Rejected: Linking binaries via metadata chain

Initial idea was to introduce a special event or to extend AddData to allow linking the binaries. This would allow to identify which binaries are linked to the dataset using only the metadata chain.

This however introduces many problems:

  • Duplication of information between metadata and data chunks
  • Having two “sources of truth” that opens up avenue for dangling references
  • Issue of compact storage - metadata was not meant to store a lot of information, but this opens up possibility for it to have millions of linked object entries.

We rejected this path in favor of storing links only in data chunks, even though it also has drawbacks:

  • We now need to read the data chunks in order to see all linked objects complicates the process of scanning

Prior art

Unresolved questions

Linked objects in derivative datasets

It’s not clear how linked objects should be treated in derivative datasets. We may want to at least support plain propagation of ObjectLink columns. In this case we likely want to reuse the data objects from the input datasets instead of duplicating it to derivative dataset. This entails cross-dataset content links which may complicate size computation and grabage collection.

Future possibilities

External storage support

While the initial implementation aims to store large files as part of the dataset itself, we can extend this mechanism in future to support external storages for large objects.

Ideally the choice of storage could vary and be selected on per-node basis, e.g. one node may keep all data together, while another keep objects in a separate cheaper bucket. This means configuration of where liked objects are stored should be separate from ObjectLink column definition.

IPFS case is tricky as CID != hash of data - it can vary due to slicing settings. We likely want to store reference that represent content hash independent of the physical file layout of the object, which will require additional layer of mapping between hash references and CIDs.
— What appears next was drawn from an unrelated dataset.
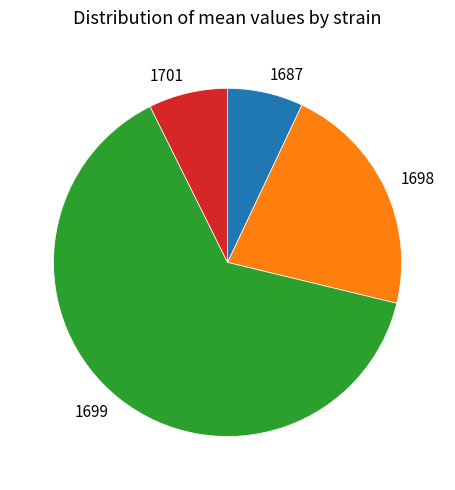

True or false: 1699 accounts for 53% of the total.

False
Accounting for duplicates in size calculation

We chose to populate metadata with sizeNaive as we don’t want to require deduplication of references. Deduplication across the whole dataset would involve complex queries that span multiple data chunks which is impractical during ingest stage.

We cannot rely on checking if object store previously contained referenced object during the upload, as this would require complex accumulation of state during the uploads and passing it to ingest. It still would likely to be incorrect in presence of different merge strategies, retractions, compactions, and purging of history.

Even if we performed full deduplication within a dataset during every ingest, depending on the storage used by a node additional deduplication may happen on the storage level (e.g. across multiple datasets), so the size calculation may still over-estimate the footprint.

We therefore decide to keep “naive” size counting as a very rough estimate and leave it up to individual node implementations to perform exact size calculations, e.g. in a heavy background process, if desired.